Chris Kinna

Personal information
- Full name: Christopher Kinna
- Born: 8th March, 1968 Melbourne
- Height: 180 cm (5 ft 11 in)
- Weight: 90 kg (198 lb; 14 st 2 lb)

Playing information
- Position: Wing
Club
| Years | Team | Pld | T | G | FG | P |
| 1984–89 | Canberra Raiders | 51 | 13 | 0 | 0 | 52 |
- Source: As of 9 April 2019

= Chris Kinna =

Australian rugby league footballer

 Chris Kinna is an Australian former professional rugby league footballer who played in the 1980s.
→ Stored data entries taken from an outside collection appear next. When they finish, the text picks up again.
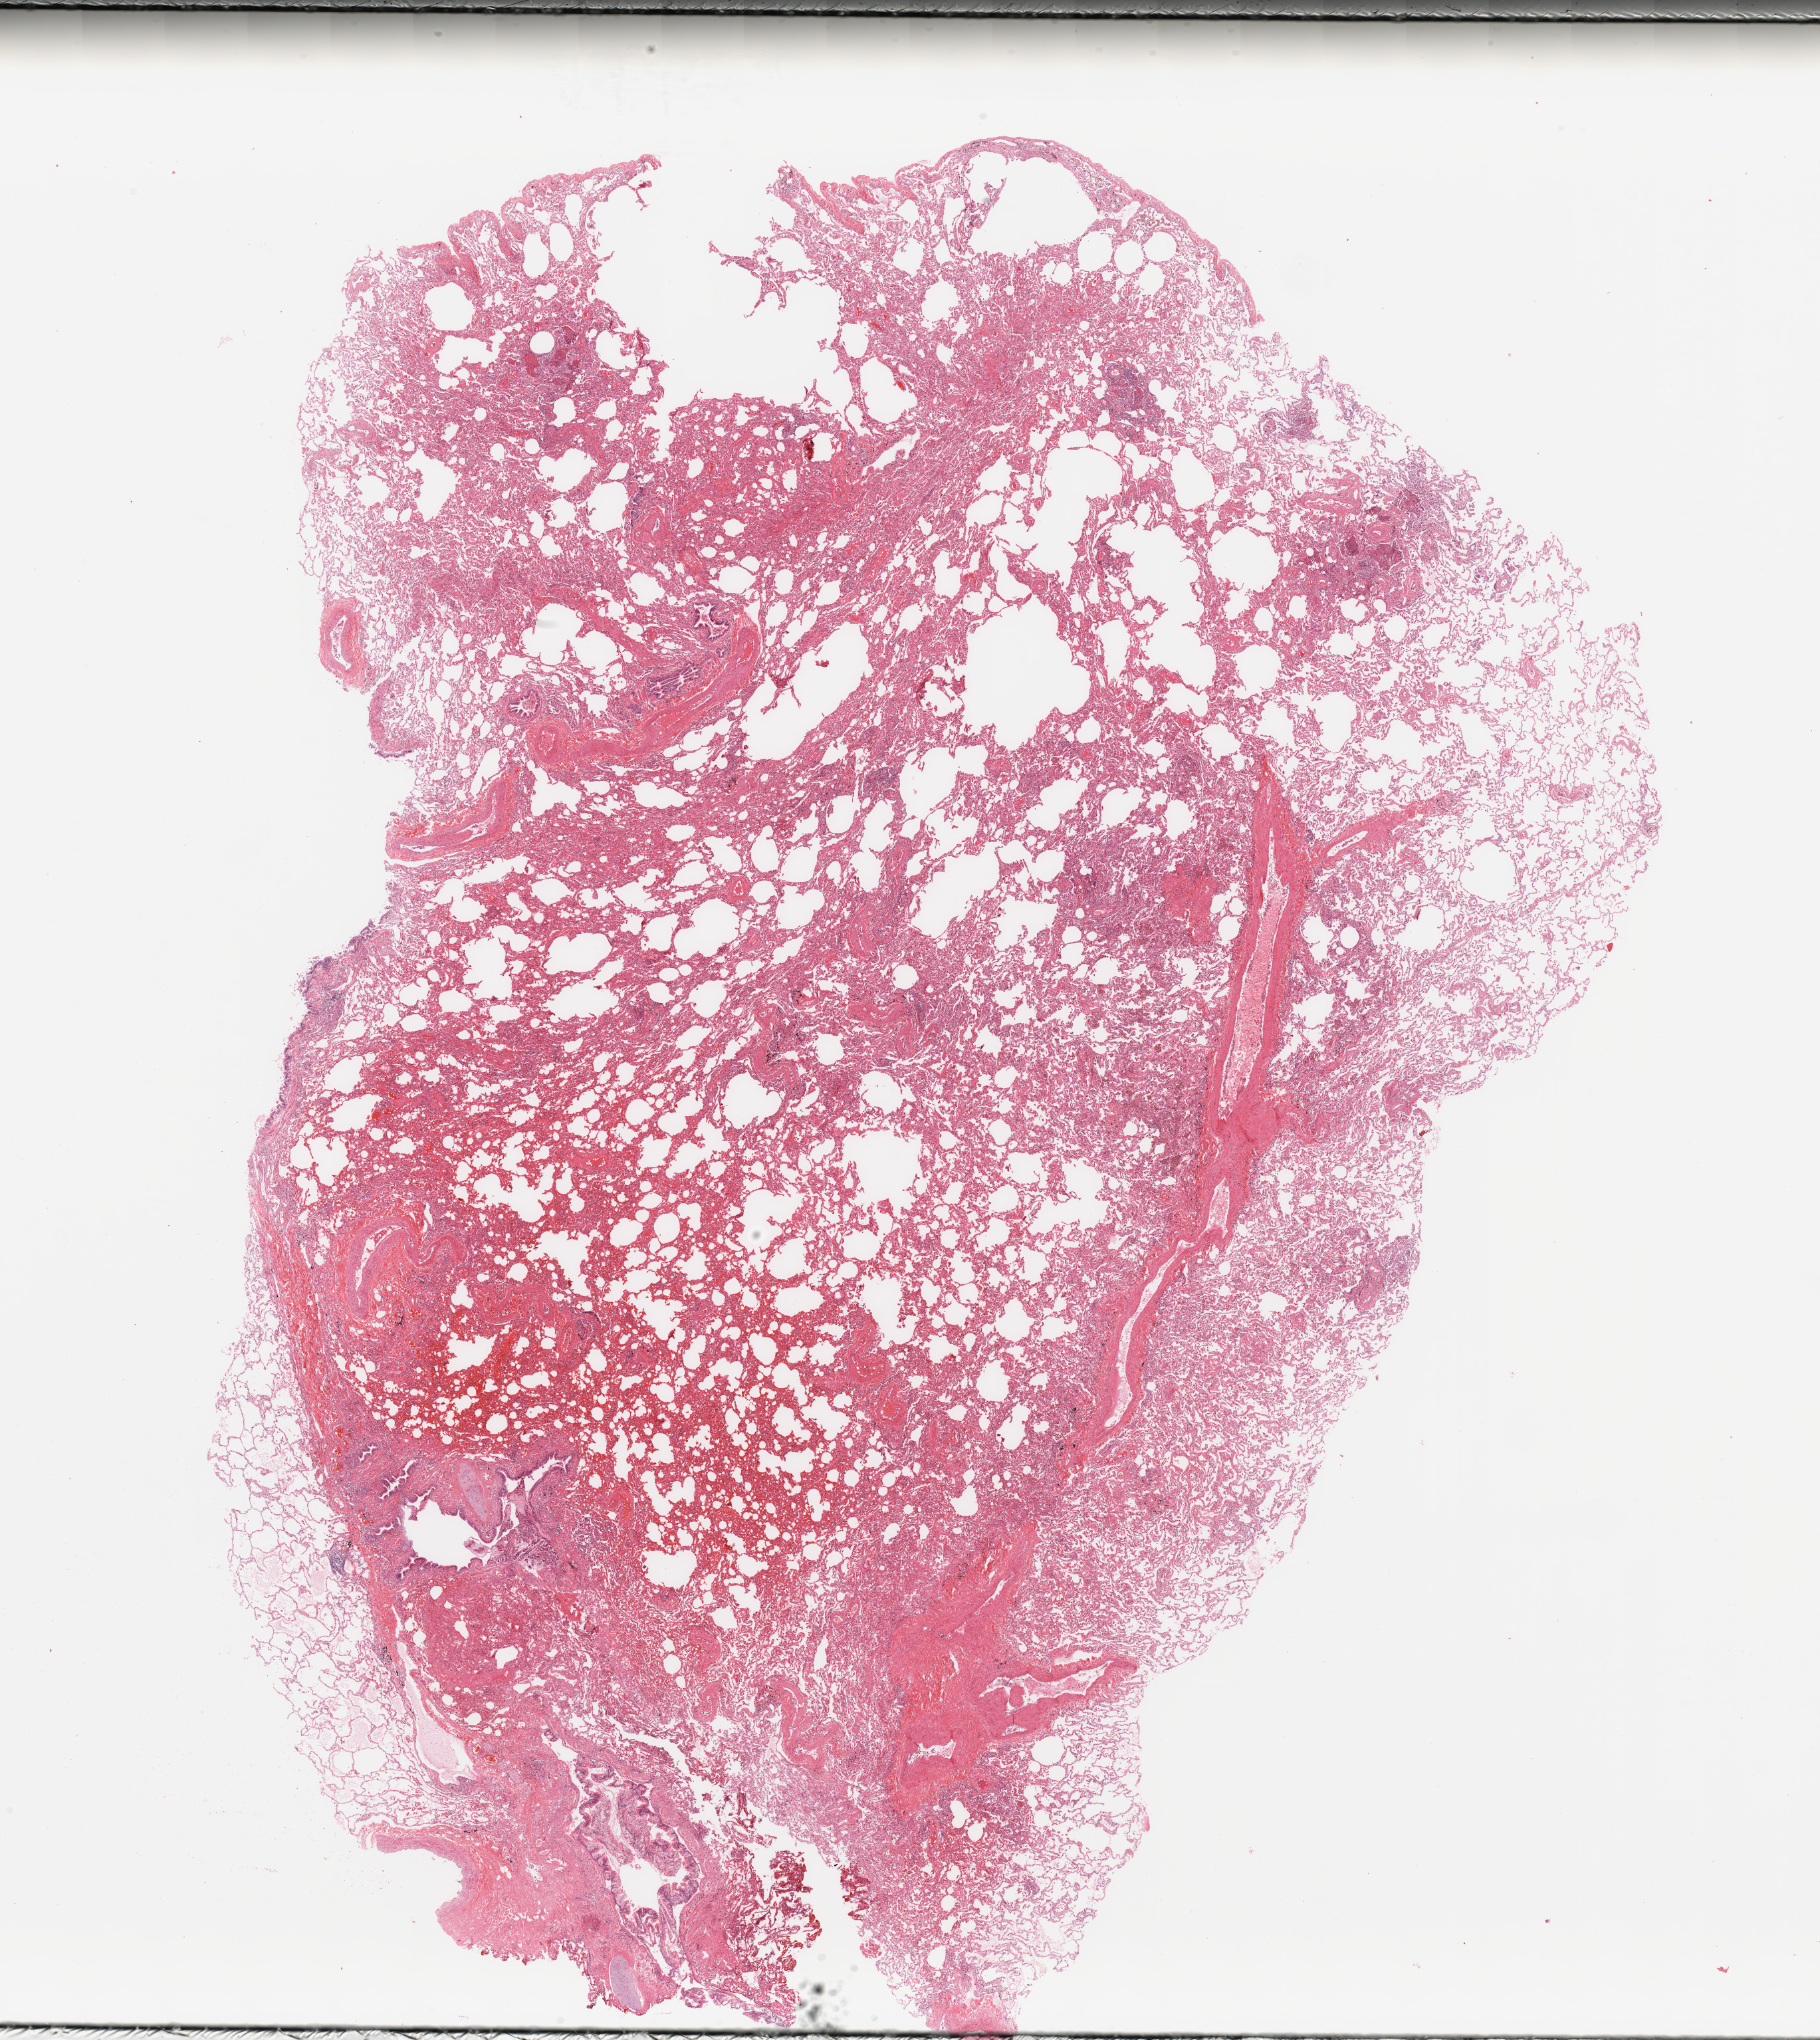
Whole-slide histology image, Hematoxylin and eosin (H&E) stained, low-resolution overview of the scanned area, about 21.7 x 24.3 mm. Normal (non-tumour) tissue sample, lung. Patient: male, age 58 years.
This section: normal (non-tumour) tissue from the same patient. Patient diagnosis: Adenocarcinoma, NOS.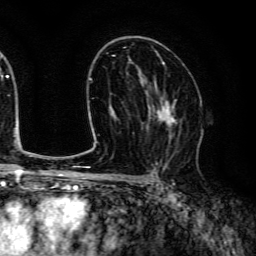
Breast MRI (dynamic contrast-enhanced), one axial slice. Position 79 of 134 along the scan axis. Cropped to one breast. Dynamic contrast-enhanced series, time point 2 of 6 at this slice position (early post-contrast). 3 T. TE 4.7 ms, TR 9 ms. 1.2 mm slice thickness. 256 × 256 image matrix, field of view 170 × 170 mm. Female patient.
Structures marked on this image (semi-automatic segmentation, software-assisted and operator-edited):
- enhancing-tissue mask used for the functional tumour volume (all voxels passing the contrast-enhancement thresholds inside the analysis volume; usually the tumour): bounding box [x1, y1, x2, y2] px = [146, 90, 182, 152]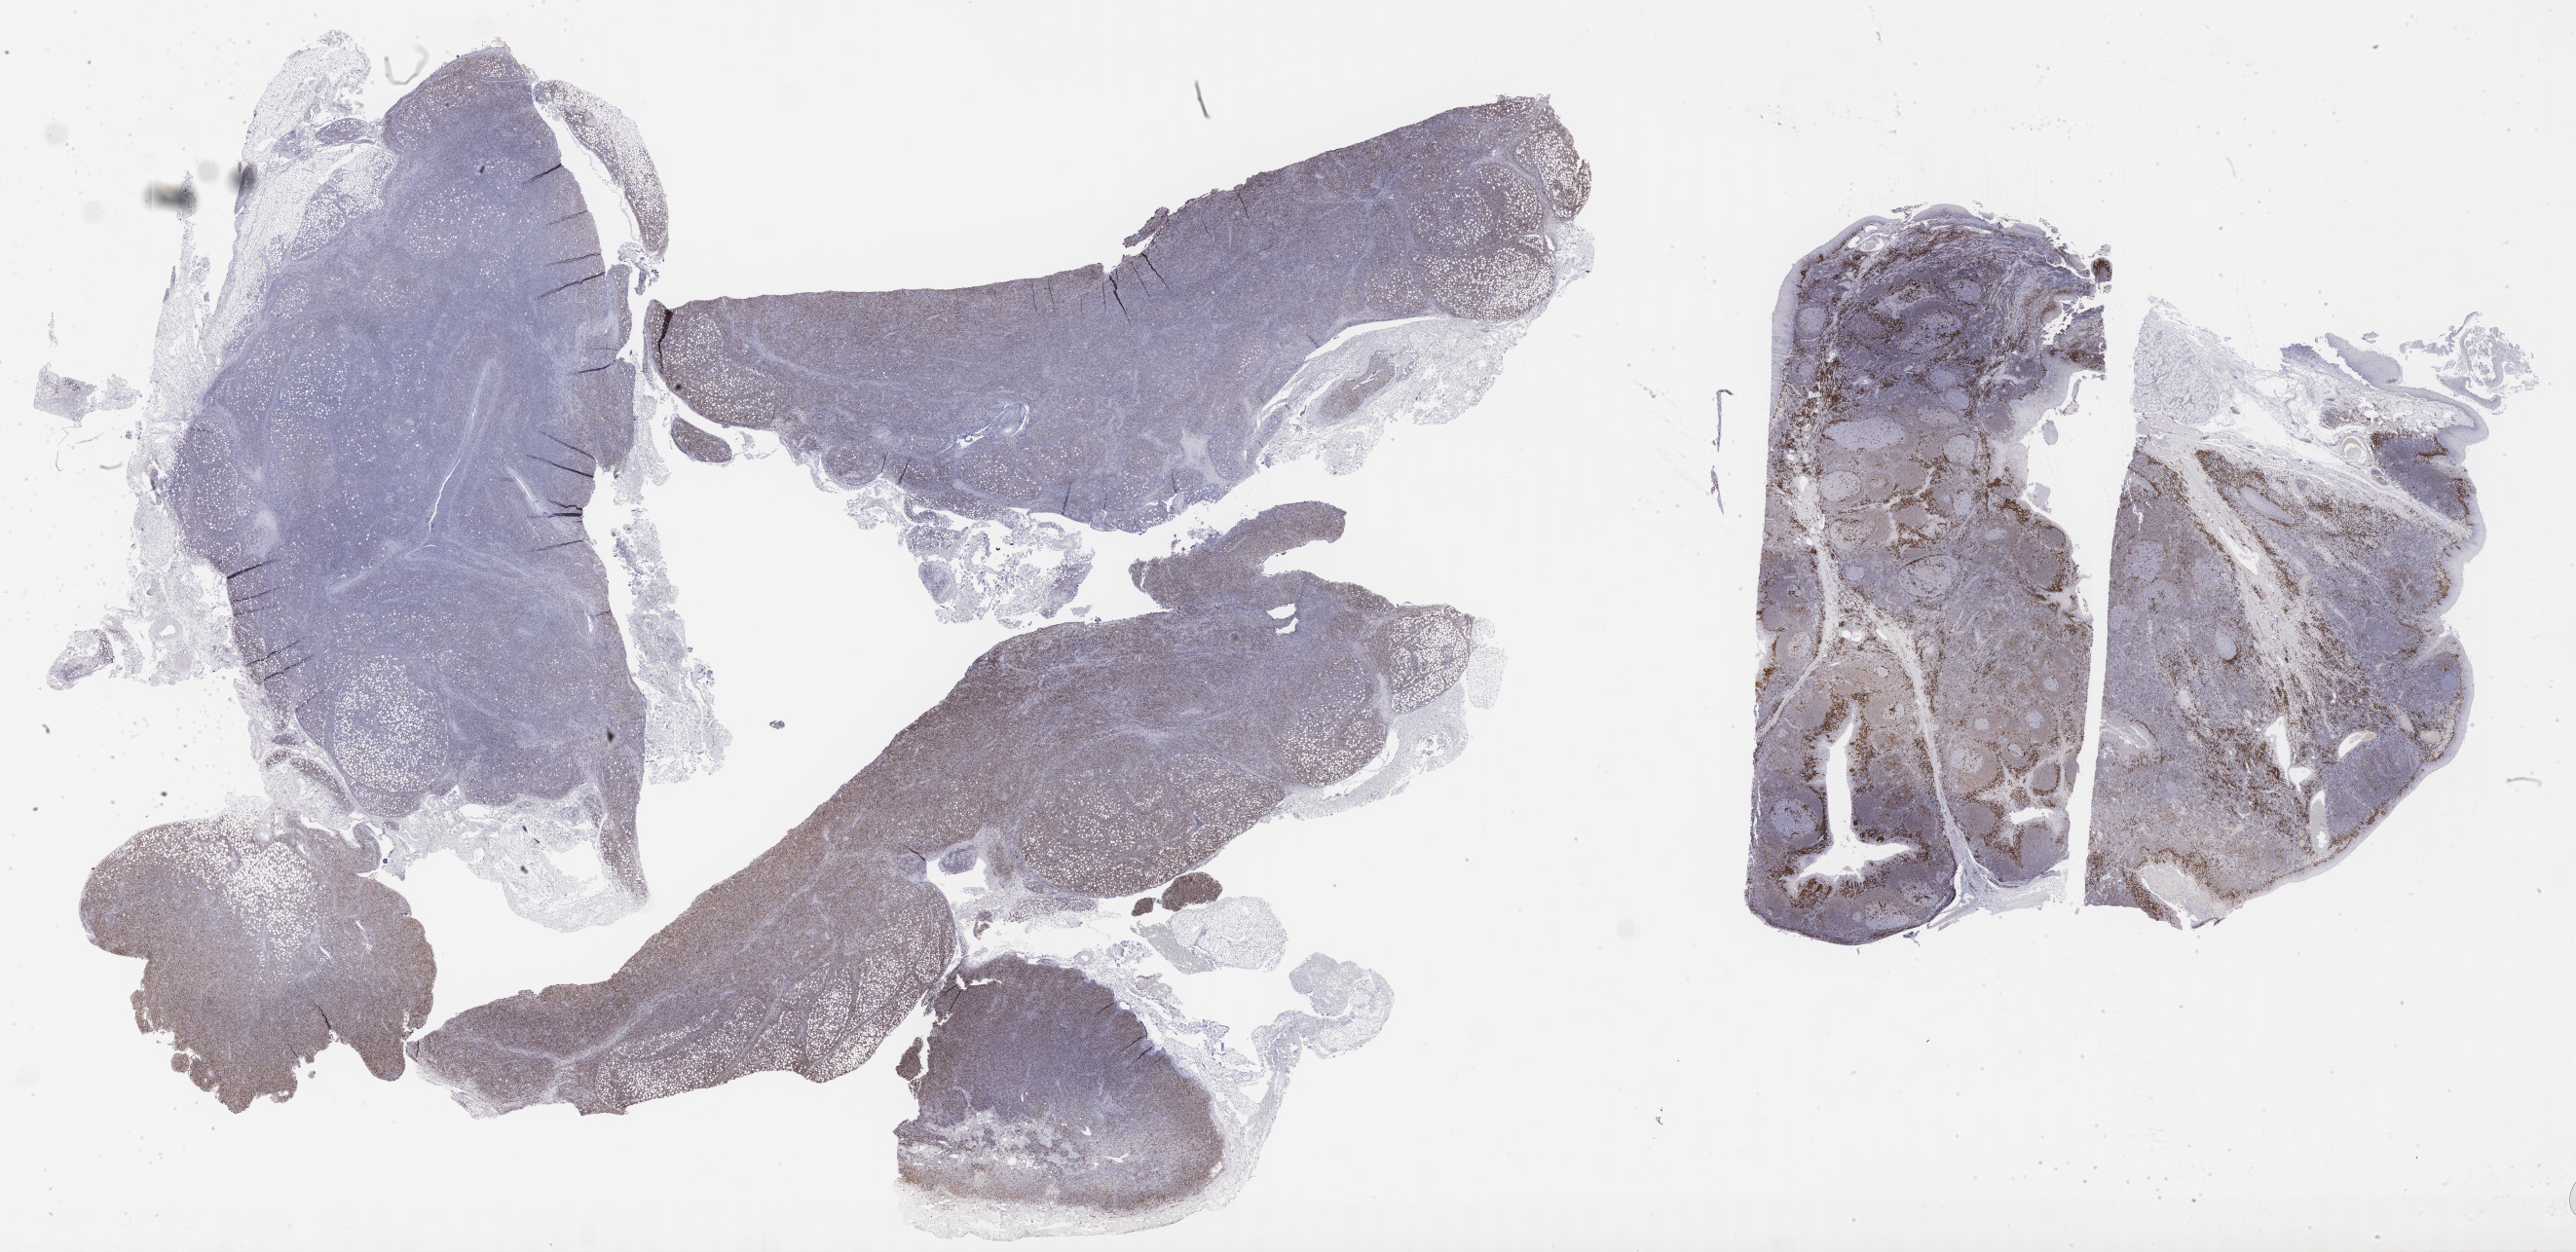
Immunohistochemistry (IHC) whole-slide image stained for IRF4/MUM1, a low-resolution overview of the entire scanned area, about 42.8 x 20.8 mm, tumor tissue, anatomic site: lymph node. Patient male; aged 68.
Diagnosis: Diffuse large B-cell lymphoma, NOS.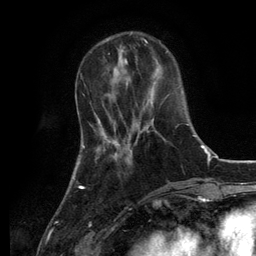
Breast MRI, one axial slice; slice 37 of 134 in the series (ordered by position); cropped to one breast; dynamic contrast-enhanced series, time point 2 of 6 at this slice position (early post-contrast); 3 T; TE 2.8 ms, TR 7.3 ms; 1.2 mm slice thickness; 256 × 256 image matrix, field of view 180 × 180 mm. Female patient.
Structures marked on this image (semi-automatic segmentation, software-assisted and operator-edited):
- enhancing-tissue mask used for the functional tumour volume (all voxels passing the contrast-enhancement thresholds inside the analysis volume; usually the tumour): bounding box <127,119,153,162> (left, top, right, bottom; pixels)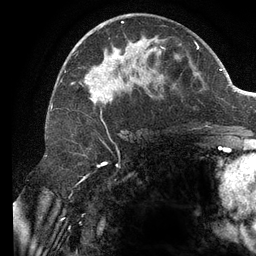
Breast MRI (dynamic contrast-enhanced), one axial slice. Slice 65 of 134 in the series (ordered by position). Cropped to one breast. Dynamic contrast-enhanced series, time point 2 of 6 at this slice position (early post-contrast). 3 T. TE 2.7 ms, TR 6.5 ms. 1.2 mm slice thickness. 256 × 256 image matrix, field of view 200 × 200 mm. Female patient.
Outlined on this slice (semi-automatic segmentation, software-assisted and operator-edited):
- enhancing-tissue mask used for the functional tumour volume (all voxels passing the contrast-enhancement thresholds inside the analysis volume; usually the tumour): bounding box [x1, y1, x2, y2] px = [61, 21, 196, 106]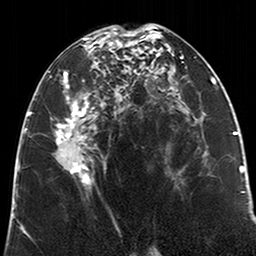
Breast MRI (dynamic contrast-enhanced), one axial slice. Cropped to one breast. Dynamic contrast-enhanced series, time point 2 of 6 at this slice position (early post-contrast). 3 T. TE 2.6 ms, TR 5.2 ms. 256 × 256 image matrix, field of view 152 × 152 mm. Female patient.
Structures marked on this image (semi-automatic segmentation, software-assisted and operator-edited):
- enhancing-tissue mask used for the functional tumour volume (all voxels passing the contrast-enhancement thresholds inside the analysis volume; usually the tumour): bounding box [x1, y1, x2, y2] px = [49, 28, 123, 188]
He played for the Canberra Raiders in the New South Wales Rugby League premiership (NSWRL) competition.

==Early life==
Chris Kinna was born in Melbourne, Victoria, and prior to taking up rugby league in school at age 12 at Copland College in Canberra in 1980 had played Australian rules football in Victoria.

==Playing career==
Kinna made his first grade debut for Canberra against Western Suburbs in Round 19 1983 at Seiffert Oval. Kinna then became a regular on the wing for Canberra and played in the club's maiden grand final appearance in 1987. Canberra went into the game as underdogs which was proven to be true as Manly won the 1987 NSWRL grand final 18–8. This was the last grand final to be played at the Sydney Cricket Ground.

In his last 2 seasons with Canberra, Kinna only managed 4 appearances and he retired at the end of 1989.